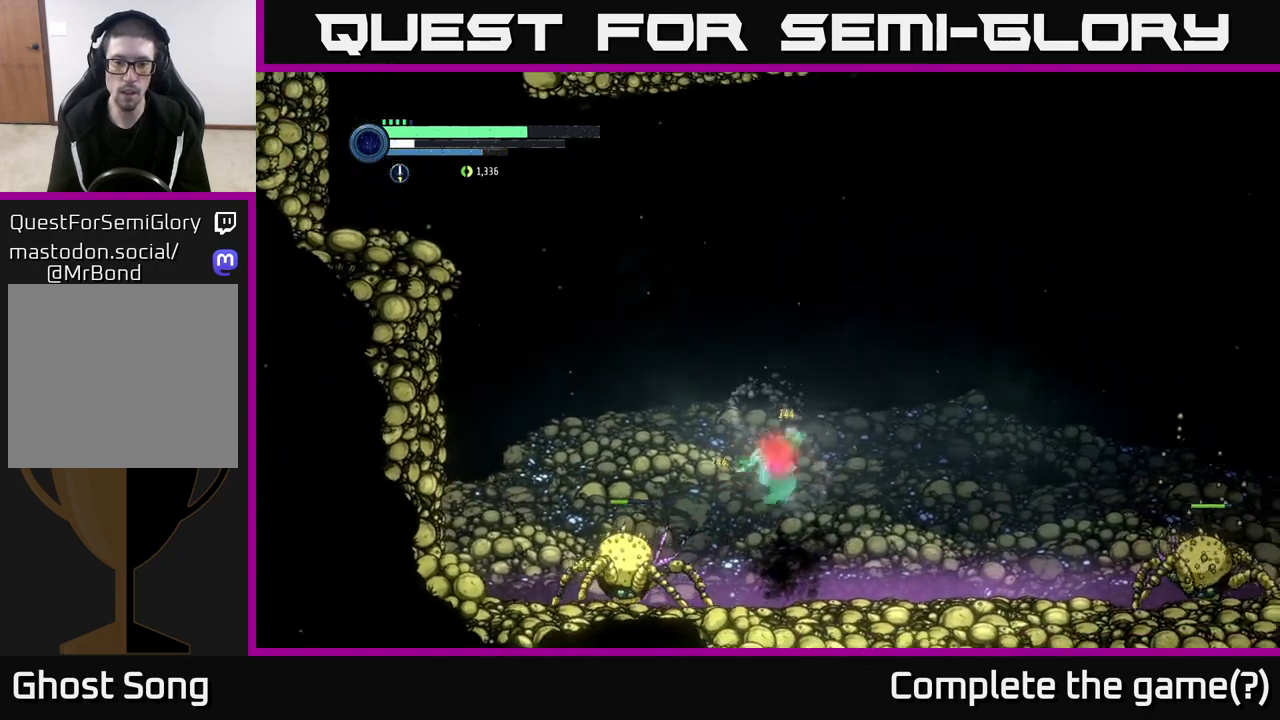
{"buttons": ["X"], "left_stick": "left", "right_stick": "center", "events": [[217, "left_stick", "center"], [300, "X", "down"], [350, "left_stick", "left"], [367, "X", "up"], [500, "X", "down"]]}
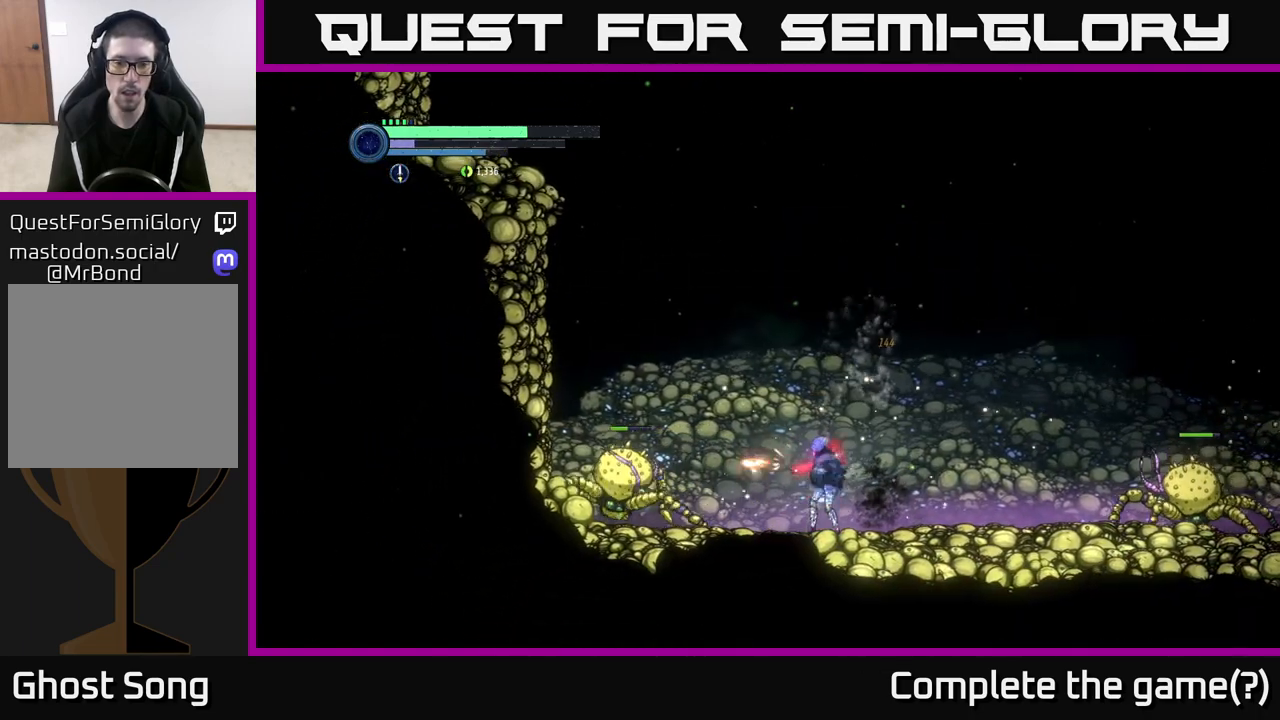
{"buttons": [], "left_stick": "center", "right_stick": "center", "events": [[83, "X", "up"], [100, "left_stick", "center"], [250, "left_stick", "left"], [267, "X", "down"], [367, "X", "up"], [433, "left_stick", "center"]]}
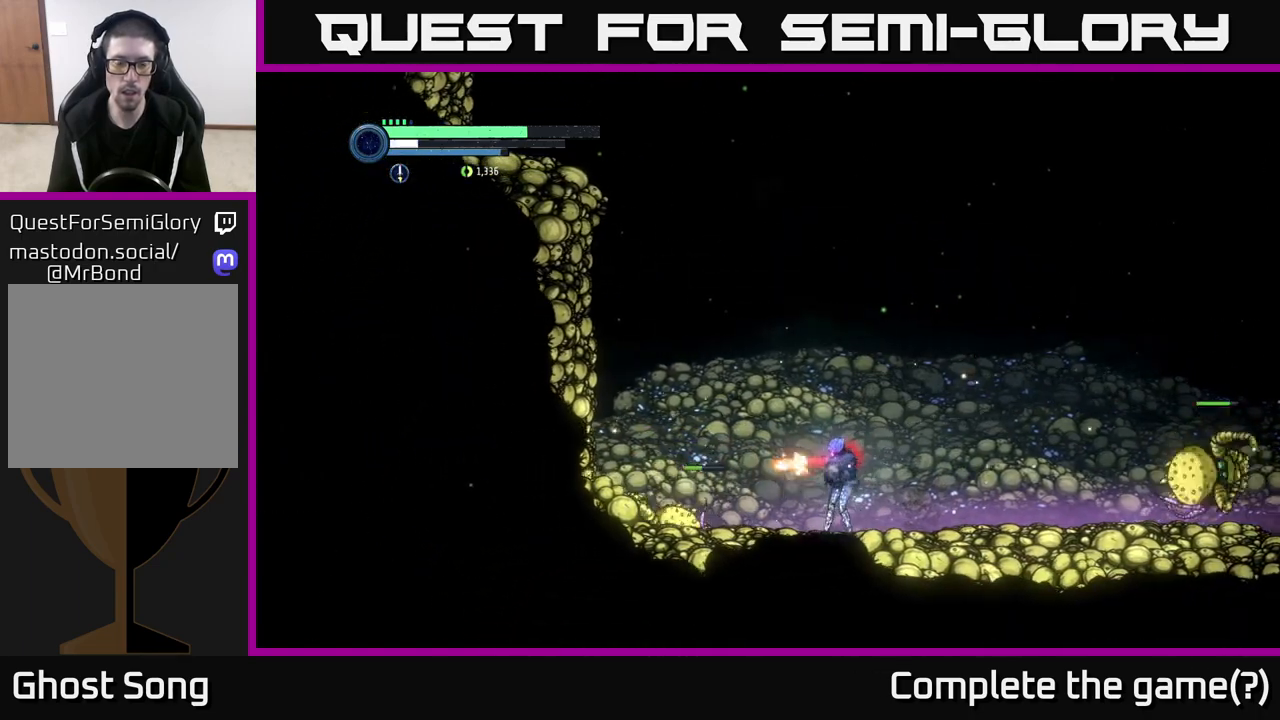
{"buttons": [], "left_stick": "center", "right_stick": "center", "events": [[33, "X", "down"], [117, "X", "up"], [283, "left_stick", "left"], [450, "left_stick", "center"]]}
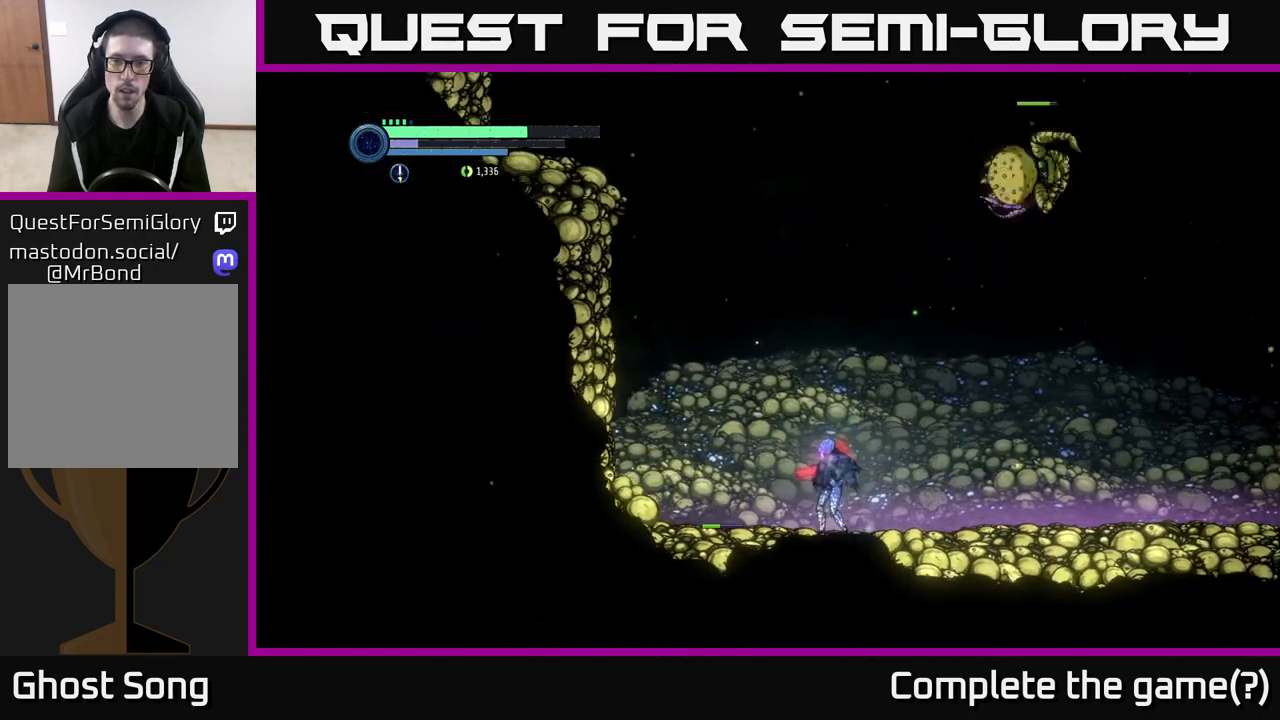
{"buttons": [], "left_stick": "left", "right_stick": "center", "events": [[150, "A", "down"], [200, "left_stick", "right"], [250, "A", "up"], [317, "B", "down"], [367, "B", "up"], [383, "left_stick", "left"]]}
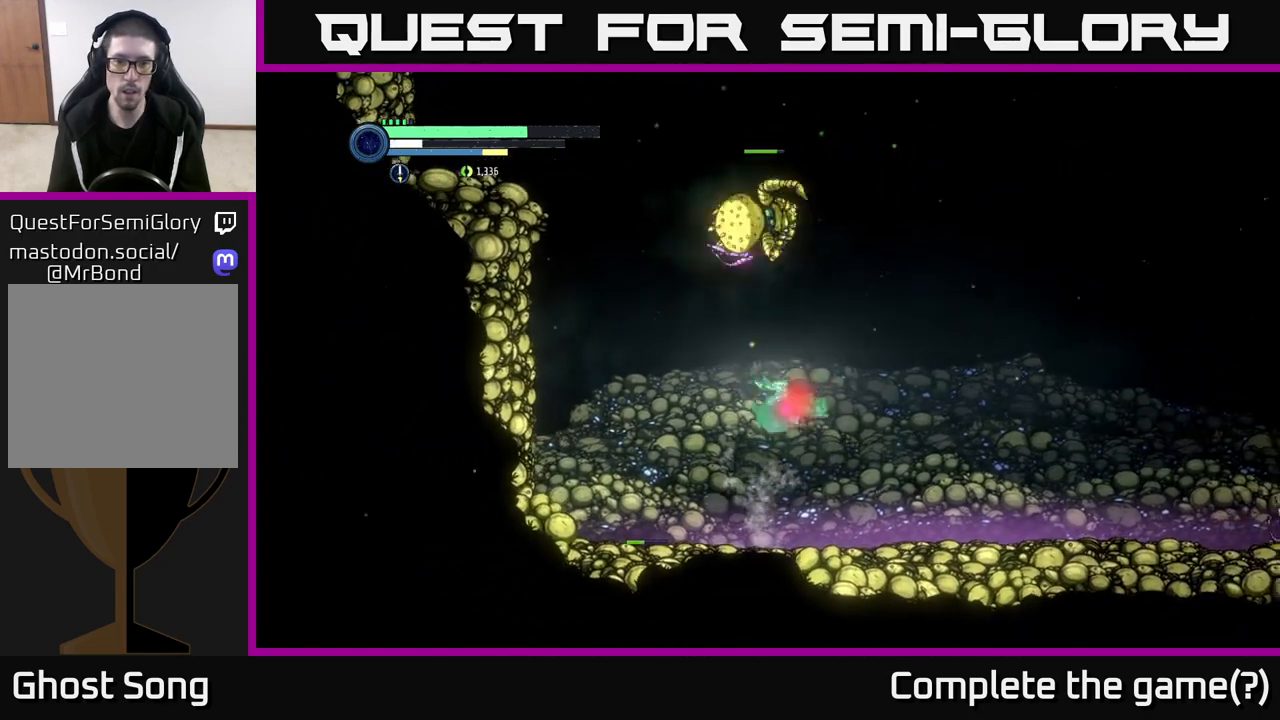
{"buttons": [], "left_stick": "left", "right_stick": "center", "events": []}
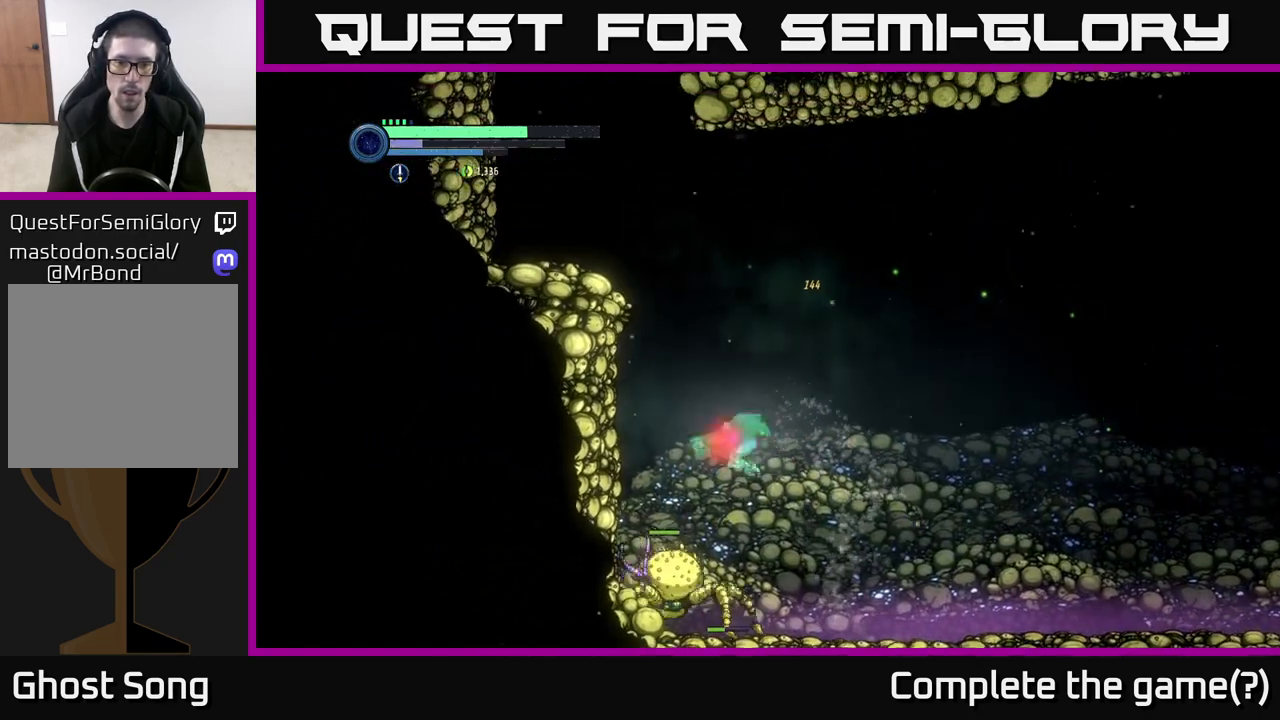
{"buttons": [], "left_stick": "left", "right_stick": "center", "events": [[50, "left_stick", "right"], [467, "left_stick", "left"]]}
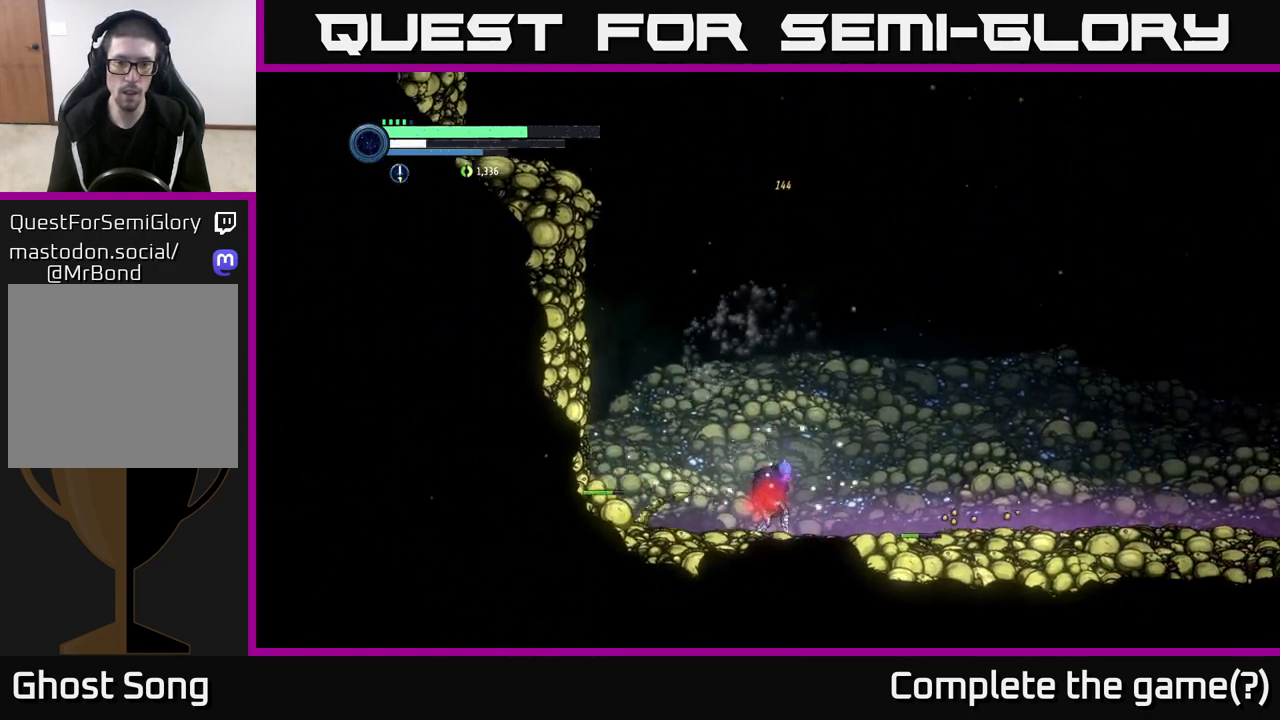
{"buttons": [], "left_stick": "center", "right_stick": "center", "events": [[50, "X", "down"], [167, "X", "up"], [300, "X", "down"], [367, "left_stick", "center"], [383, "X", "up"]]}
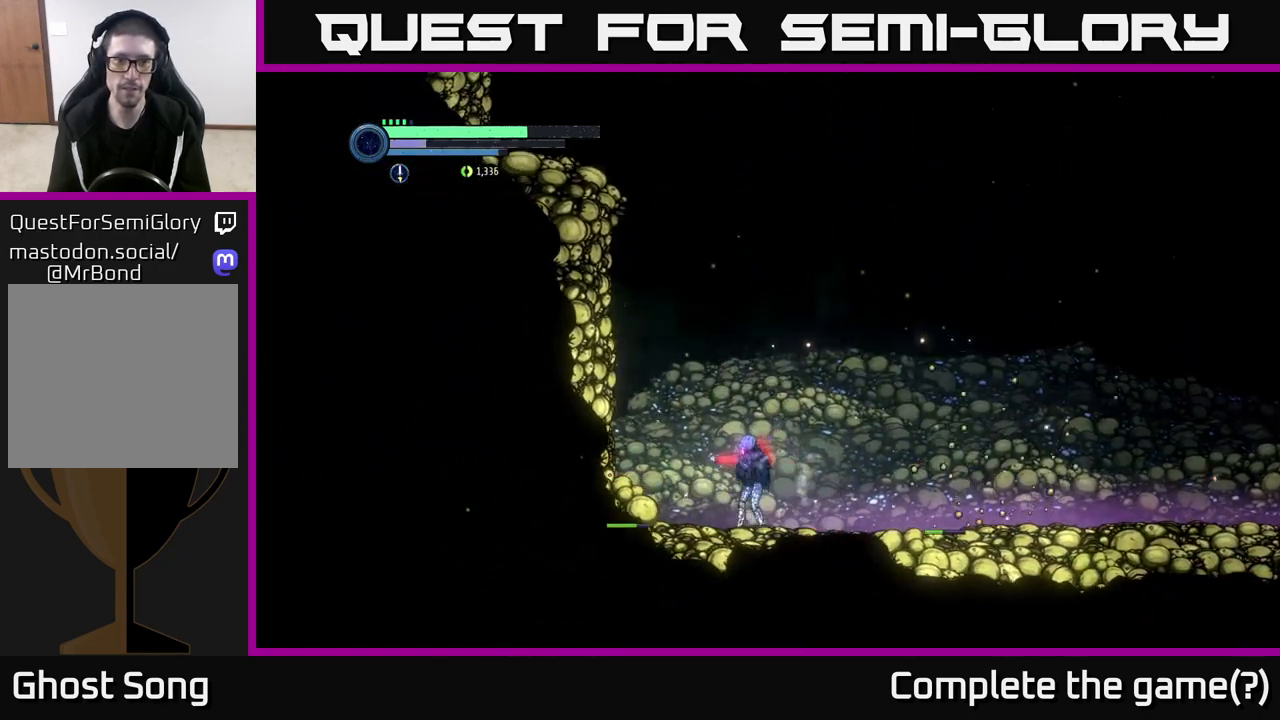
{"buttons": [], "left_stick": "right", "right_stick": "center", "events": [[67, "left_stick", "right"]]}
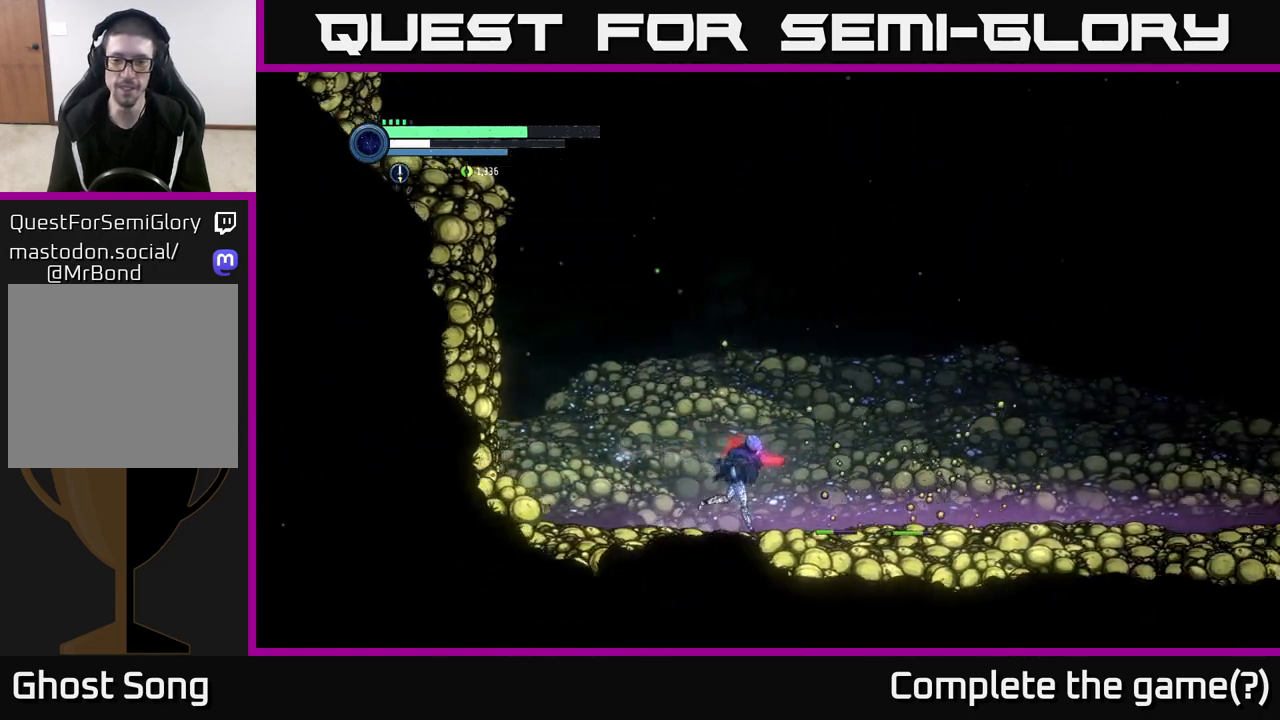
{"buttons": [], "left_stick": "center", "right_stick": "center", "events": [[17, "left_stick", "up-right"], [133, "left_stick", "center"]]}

> **REQUIRED ACTION**:
Take every line of the material and copy it exactly, leaving out the pictures.

> **EXPECTED OUTPUT**:
{"buttons": ["X"], "left_stick": "left", "right_stick": "center", "events": [[217, "left_stick", "center"], [300, "X", "down"], [350, "left_stick", "left"], [367, "X", "up"], [500, "X", "down"]]}
{"buttons": [], "left_stick": "center", "right_stick": "center", "events": [[83, "X", "up"], [100, "left_stick", "center"], [250, "left_stick", "left"], [267, "X", "down"], [367, "X", "up"], [433, "left_stick", "center"]]}
{"buttons": [], "left_stick": "center", "right_stick": "center", "events": [[33, "X", "down"], [117, "X", "up"], [283, "left_stick", "left"], [450, "left_stick", "center"]]}
{"buttons": [], "left_stick": "left", "right_stick": "center", "events": [[150, "A", "down"], [200, "left_stick", "right"], [250, "A", "up"], [317, "B", "down"], [367, "B", "up"], [383, "left_stick", "left"]]}
{"buttons": [], "left_stick": "left", "right_stick": "center", "events": []}
{"buttons": [], "left_stick": "left", "right_stick": "center", "events": [[50, "left_stick", "right"], [467, "left_stick", "left"]]}
{"buttons": [], "left_stick": "center", "right_stick": "center", "events": [[50, "X", "down"], [167, "X", "up"], [300, "X", "down"], [367, "left_stick", "center"], [383, "X", "up"]]}
{"buttons": [], "left_stick": "right", "right_stick": "center", "events": [[67, "left_stick", "right"]]}
{"buttons": [], "left_stick": "center", "right_stick": "center", "events": [[17, "left_stick", "up-right"], [133, "left_stick", "center"]]}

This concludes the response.